**Exercise details**
List every line in the items below that contains the word "chart".

____________

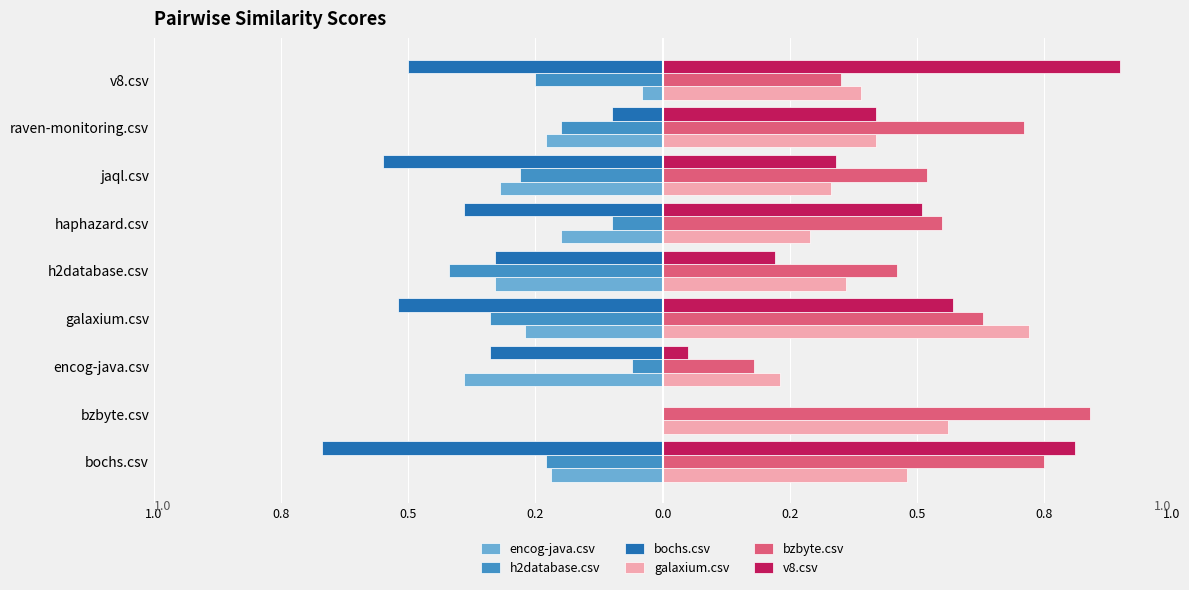

Reading right to left, what are all the values shown in this chart?

encog-java.csv: -0.0	-0.2	-0.3	-0.2	-0.3	-0.3	-0.4	0.0	-0.2
h2database.csv: -0.2	-0.2	-0.3	-0.1	-0.4	-0.3	-0.1	0.0	-0.2
bochs.csv: -0.5	-0.1	-0.6	-0.4	-0.3	-0.5	-0.3	0.0	-0.7
galaxium.csv: 0.4	0.4	0.3	0.3	0.4	0.7	0.2	0.6	0.5
bzbyte.csv: 0.3	0.7	0.5	0.6	0.5	0.6	0.2	0.8	0.8
v8.csv: 0.9	0.4	0.3	0.5	0.2	0.6	0.1	0.0	0.8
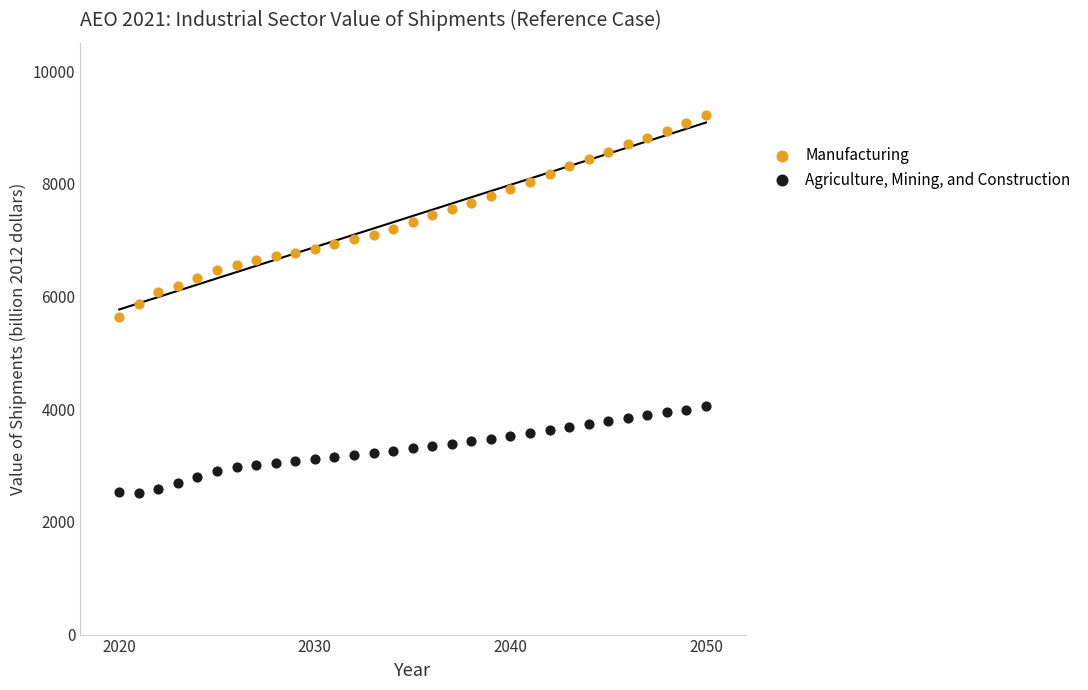

Which series reaches the maximum Y coordinate?

Manufacturing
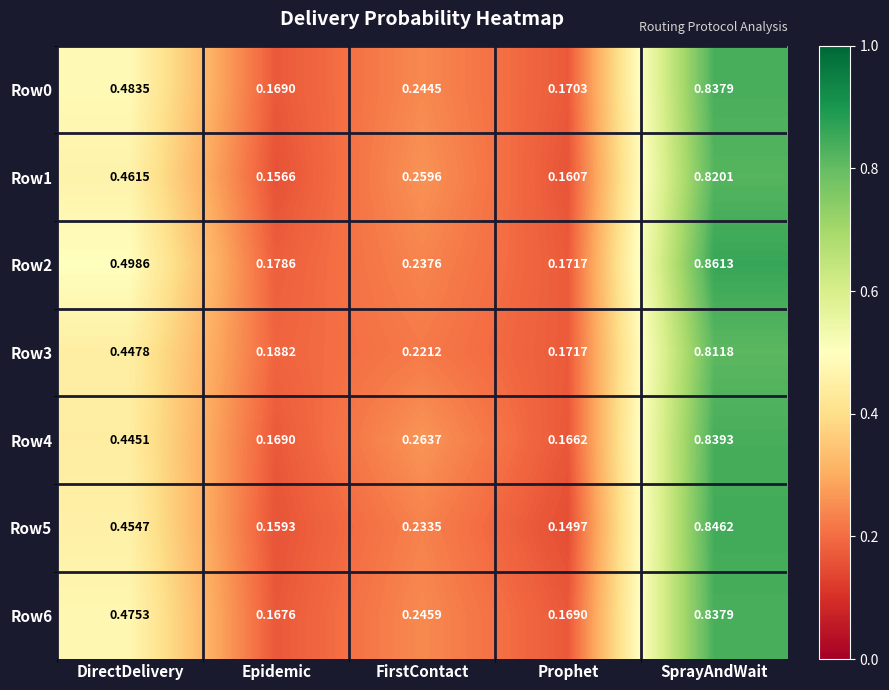

Which label corresponds to the largest value in the chart?

SprayAndWait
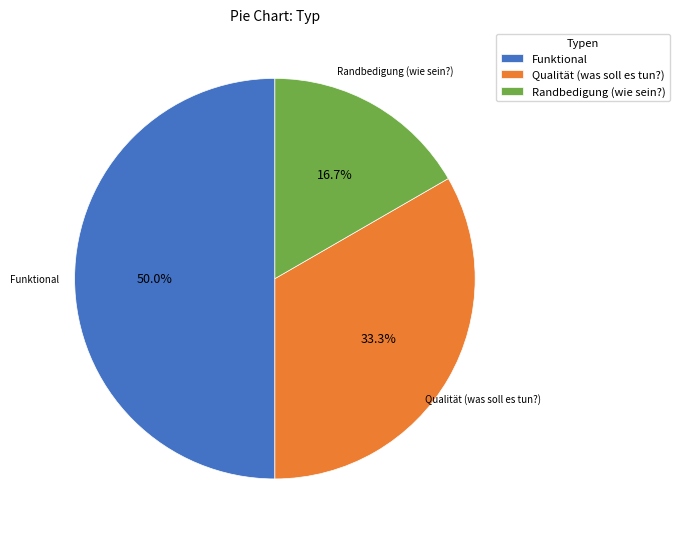

Which has a higher value, Funktional or Randbedigung (wie sein?)?

Funktional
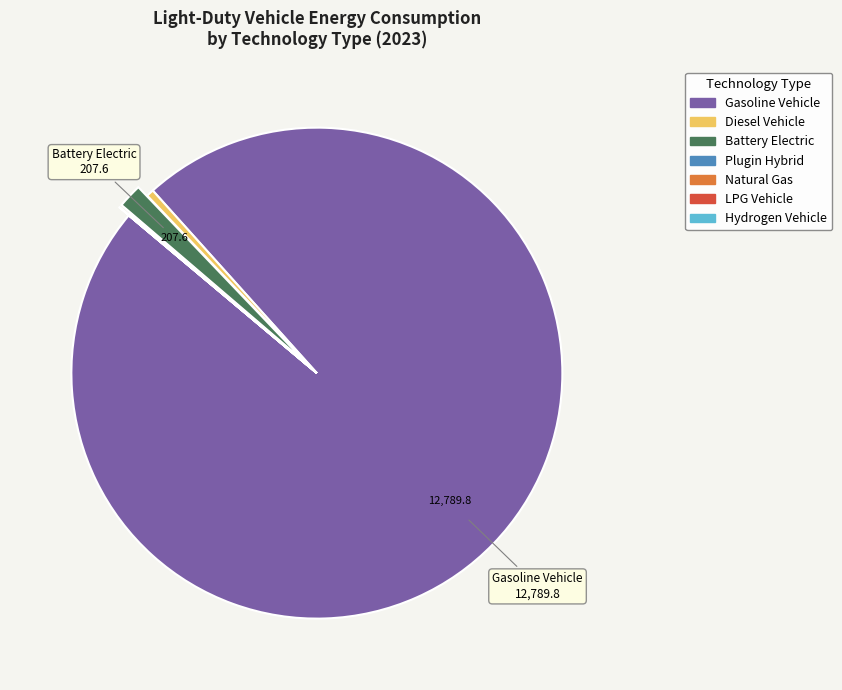

Which slice is the largest?

Gasoline Vehicle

____________

**Finished exercise**
Reading right to left, what are all the values shown in this chart?
Which label corresponds to the largest value in the chart?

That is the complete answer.